The stretch from the line with "2009 yılı itibarıyla İcra Kurulu Başkanı" through the line with "Topluluğu bünyesine katmıştır. 2019" in the records below: write it out exactly, and nothing else.
Dataset extract Block Start
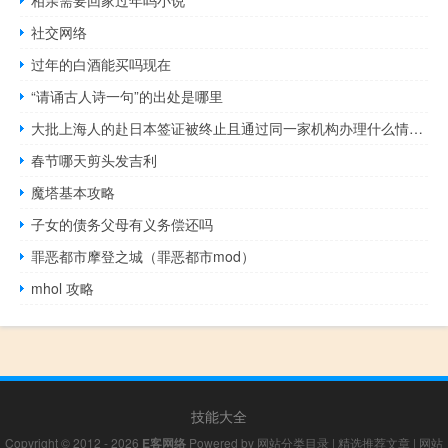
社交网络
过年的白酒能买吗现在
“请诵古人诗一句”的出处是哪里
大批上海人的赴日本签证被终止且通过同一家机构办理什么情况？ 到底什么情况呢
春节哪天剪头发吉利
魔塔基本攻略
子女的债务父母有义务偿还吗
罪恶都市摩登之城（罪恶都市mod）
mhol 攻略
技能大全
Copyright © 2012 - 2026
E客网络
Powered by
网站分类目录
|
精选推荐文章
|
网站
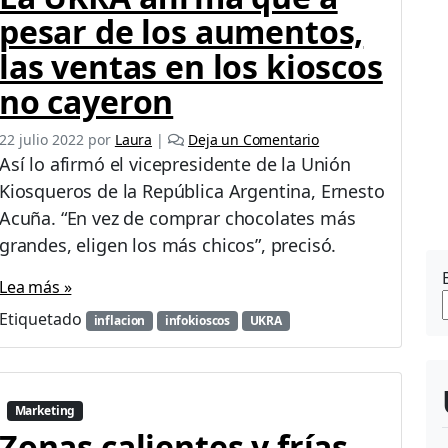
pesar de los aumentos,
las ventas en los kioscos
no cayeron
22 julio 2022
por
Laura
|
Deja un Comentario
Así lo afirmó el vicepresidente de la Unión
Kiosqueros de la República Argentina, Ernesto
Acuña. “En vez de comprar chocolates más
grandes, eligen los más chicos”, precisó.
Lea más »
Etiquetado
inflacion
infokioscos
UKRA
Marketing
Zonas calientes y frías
Dataset extract Block End
Dataset extract Block Start
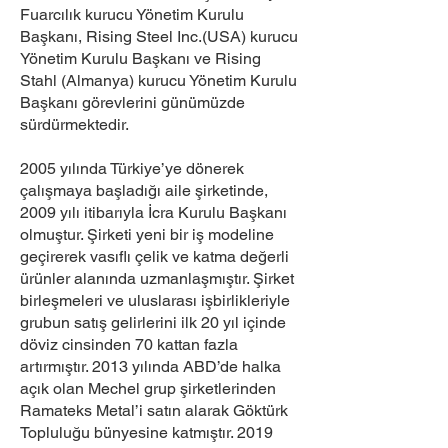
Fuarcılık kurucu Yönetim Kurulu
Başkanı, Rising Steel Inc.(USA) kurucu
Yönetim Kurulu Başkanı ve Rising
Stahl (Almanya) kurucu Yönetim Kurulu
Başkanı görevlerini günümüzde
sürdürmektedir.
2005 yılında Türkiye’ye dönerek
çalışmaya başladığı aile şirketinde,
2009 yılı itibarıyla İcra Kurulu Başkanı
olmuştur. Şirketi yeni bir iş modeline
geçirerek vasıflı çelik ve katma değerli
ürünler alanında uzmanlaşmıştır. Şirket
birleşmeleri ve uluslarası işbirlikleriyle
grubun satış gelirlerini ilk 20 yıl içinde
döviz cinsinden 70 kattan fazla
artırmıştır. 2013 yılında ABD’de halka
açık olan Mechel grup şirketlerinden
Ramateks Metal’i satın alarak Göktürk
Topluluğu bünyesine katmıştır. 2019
Dataset extract Block End
Written response:
2009 yılı itibarıyla İcra Kurulu Başkanı
olmuştur. Şirketi yeni bir iş modeline
geçirerek vasıflı çelik ve katma değerli
ürünler alanında uzmanlaşmıştır. Şirket
birleşmeleri ve uluslarası işbirlikleriyle
grubun satış gelirlerini ilk 20 yıl içinde
döviz cinsinden 70 kattan fazla
artırmıştır. 2013 yılında ABD’de halka
açık olan Mechel grup şirketlerinden
Ramateks Metal’i satın alarak Göktürk
Topluluğu bünyesine katmıştır. 2019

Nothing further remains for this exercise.